I have had the pleasure of doing Piloxing not just in Florida but California, Chicago, Atlanta, Charlotte and had the privilege of the being the first certified Piloxing instructor in Alabama, a responsibility that I do not take lightly. I was certified a little over two months after my hysterectomy and I was really trying to find a way back to myself but different than I had felt before. Not even a week after returning from my certification, I suffered a personal tragedy that took me down to my knees. In between crying, lying in the bed and trying to go to work and take care of my family, I was trying to learn the blocks and the choreography and get my wind up!! Piloxing is harder than you think! I was not used to going that hard. (And those punches might have been a little more fierce because I was mad.) Piloxing gave me purpose when I felt like my entire life was crashing down around me. And it wasn’t so much that I was able to bring together my loves of dance and pilates and add the fierceness of boxing to it. It was the “Sleek, Sexy and Powerful” mantra that goes along with what we do. I felt like one hell of a woman coming through all of the struggles I was facing and being able to get that class on the table and bringing it to Alabama, knowing that I couldn’t be stopped and I had faced and conquered all of my “stuff” with grace. And I looked good doing it. 🙂
I watch the women in my class go from being timid about throwing a punch and only wanting to do the dance part to throwing punches like their lives depended on it. I see the strong, athletic types who would probably have run from a ballet class begin to lengthen and extend their bodies and embrace the sleekness of their frame. I have even seen men come in the mix with us and do a sexy cha cha that would blow your head off. 🙂 And it’s for EVERYONE. Just the other day, Tia Mowry (you know her, right?) was tweeting about her Piloxing session with Viveca. And, today, on the Steve Harvey show, you can watch Viveca and some of the Master Trainers introduce Piloxing to a new crowd of people. Piloxing is a universal language.
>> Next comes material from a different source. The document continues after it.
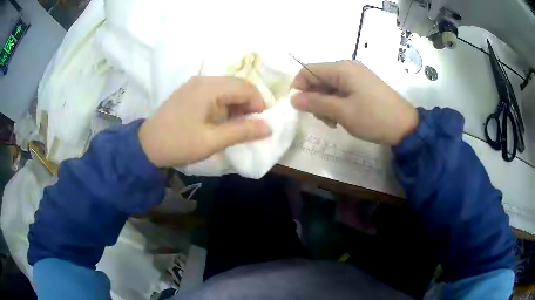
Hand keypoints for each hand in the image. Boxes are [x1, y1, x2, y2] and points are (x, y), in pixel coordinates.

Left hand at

As for me, out of the spotlight, right here in Huntsville, Alabama, Piloxing, aside from its amazing benefits of interval training, strengthening of my feet, handling parts of my cellulite that I thought would never go away and building of my confidence as a woman/instructor/conqueror, gives me a sense of accomplishment. I know I can overcome any obstacle. I know I can be strong and graceful and sexy and feminine. And it’s a blessing to be able to share that with other women. I don’t do it for the money. I don’t do it to see my name on the schedule.
I do it, as the song says on our Piloxing CD, because I love myself.